- _Objective_: Could you retype every one of the following lines exactly, with no changes?

[Stored entries]
◆ ◆ ◆

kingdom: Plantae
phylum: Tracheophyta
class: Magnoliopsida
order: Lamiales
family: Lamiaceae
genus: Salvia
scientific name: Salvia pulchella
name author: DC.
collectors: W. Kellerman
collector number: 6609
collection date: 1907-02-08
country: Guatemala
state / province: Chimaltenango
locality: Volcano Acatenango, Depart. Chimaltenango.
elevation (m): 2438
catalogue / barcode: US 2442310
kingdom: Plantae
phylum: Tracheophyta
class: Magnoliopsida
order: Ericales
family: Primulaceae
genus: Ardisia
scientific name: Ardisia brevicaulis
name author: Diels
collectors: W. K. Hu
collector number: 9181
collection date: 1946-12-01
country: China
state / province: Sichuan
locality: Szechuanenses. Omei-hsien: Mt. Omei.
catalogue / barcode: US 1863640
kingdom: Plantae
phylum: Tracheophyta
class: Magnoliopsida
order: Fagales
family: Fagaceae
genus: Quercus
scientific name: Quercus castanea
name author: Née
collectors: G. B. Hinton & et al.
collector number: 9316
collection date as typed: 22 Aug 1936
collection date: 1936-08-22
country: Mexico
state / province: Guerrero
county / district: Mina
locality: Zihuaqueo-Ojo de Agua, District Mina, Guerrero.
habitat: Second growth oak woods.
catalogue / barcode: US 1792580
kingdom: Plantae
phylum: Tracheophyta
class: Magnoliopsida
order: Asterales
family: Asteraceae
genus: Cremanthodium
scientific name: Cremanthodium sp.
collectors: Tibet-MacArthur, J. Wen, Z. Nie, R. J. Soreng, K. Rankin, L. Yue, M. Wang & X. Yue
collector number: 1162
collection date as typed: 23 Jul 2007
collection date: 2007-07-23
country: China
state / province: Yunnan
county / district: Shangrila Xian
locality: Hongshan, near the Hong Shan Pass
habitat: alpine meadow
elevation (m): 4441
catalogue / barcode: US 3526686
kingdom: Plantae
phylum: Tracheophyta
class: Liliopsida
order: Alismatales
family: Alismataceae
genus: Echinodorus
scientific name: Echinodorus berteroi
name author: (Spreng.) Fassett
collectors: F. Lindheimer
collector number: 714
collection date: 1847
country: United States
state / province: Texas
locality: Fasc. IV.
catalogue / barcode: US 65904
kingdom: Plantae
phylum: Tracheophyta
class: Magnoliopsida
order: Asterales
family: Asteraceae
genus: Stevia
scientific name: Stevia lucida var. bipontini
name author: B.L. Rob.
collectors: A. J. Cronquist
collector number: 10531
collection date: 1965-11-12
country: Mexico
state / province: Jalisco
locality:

◆ ◆ ◆

- _Task result_:
kingdom: Plantae
phylum: Tracheophyta
class: Magnoliopsida
order: Lamiales
family: Lamiaceae
genus: Salvia
scientific name: Salvia pulchella
name author: DC.
collectors: W. Kellerman
collector number: 6609
collection date: 1907-02-08
country: Guatemala
state / province: Chimaltenango
locality: Volcano Acatenango, Depart. Chimaltenango.
elevation (m): 2438
catalogue / barcode: US 2442310
kingdom: Plantae
phylum: Tracheophyta
class: Magnoliopsida
order: Ericales
family: Primulaceae
genus: Ardisia
scientific name: Ardisia brevicaulis
name author: Diels
collectors: W. K. Hu
collector number: 9181
collection date: 1946-12-01
country: China
state / province: Sichuan
locality: Szechuanenses. Omei-hsien: Mt. Omei.
catalogue / barcode: US 1863640
kingdom: Plantae
phylum: Tracheophyta
class: Magnoliopsida
order: Fagales
family: Fagaceae
genus: Quercus
scientific name: Quercus castanea
name author: Née
collectors: G. B. Hinton & et al.
collector number: 9316
collection date as typed: 22 Aug 1936
collection date: 1936-08-22
country: Mexico
state / province: Guerrero
county / district: Mina
locality: Zihuaqueo-Ojo de Agua, District Mina, Guerrero.
habitat: Second growth oak woods.
catalogue / barcode: US 1792580
kingdom: Plantae
phylum: Tracheophyta
class: Magnoliopsida
order: Asterales
family: Asteraceae
genus: Cremanthodium
scientific name: Cremanthodium sp.
collectors: Tibet-MacArthur, J. Wen, Z. Nie, R. J. Soreng, K. Rankin, L. Yue, M. Wang & X. Yue
collector number: 1162
collection date as typed: 23 Jul 2007
collection date: 2007-07-23
country: China
state / province: Yunnan
county / district: Shangrila Xian
locality: Hongshan, near the Hong Shan Pass
habitat: alpine meadow
elevation (m): 4441
catalogue / barcode: US 3526686
kingdom: Plantae
phylum: Tracheophyta
class: Liliopsida
order: Alismatales
family: Alismataceae
genus: Echinodorus
scientific name: Echinodorus berteroi
name author: (Spreng.) Fassett
collectors: F. Lindheimer
collector number: 714
collection date: 1847
country: United States
state / province: Texas
locality: Fasc. IV.
catalogue / barcode: US 65904
kingdom: Plantae
phylum: Tracheophyta
class: Magnoliopsida
order: Asterales
family: Asteraceae
genus: Stevia
scientific name: Stevia lucida var. bipontini
name author: B.L. Rob.
collectors: A. J. Cronquist
collector number: 10531
collection date: 1965-11-12
country: Mexico
state / province: Jalisco
locality:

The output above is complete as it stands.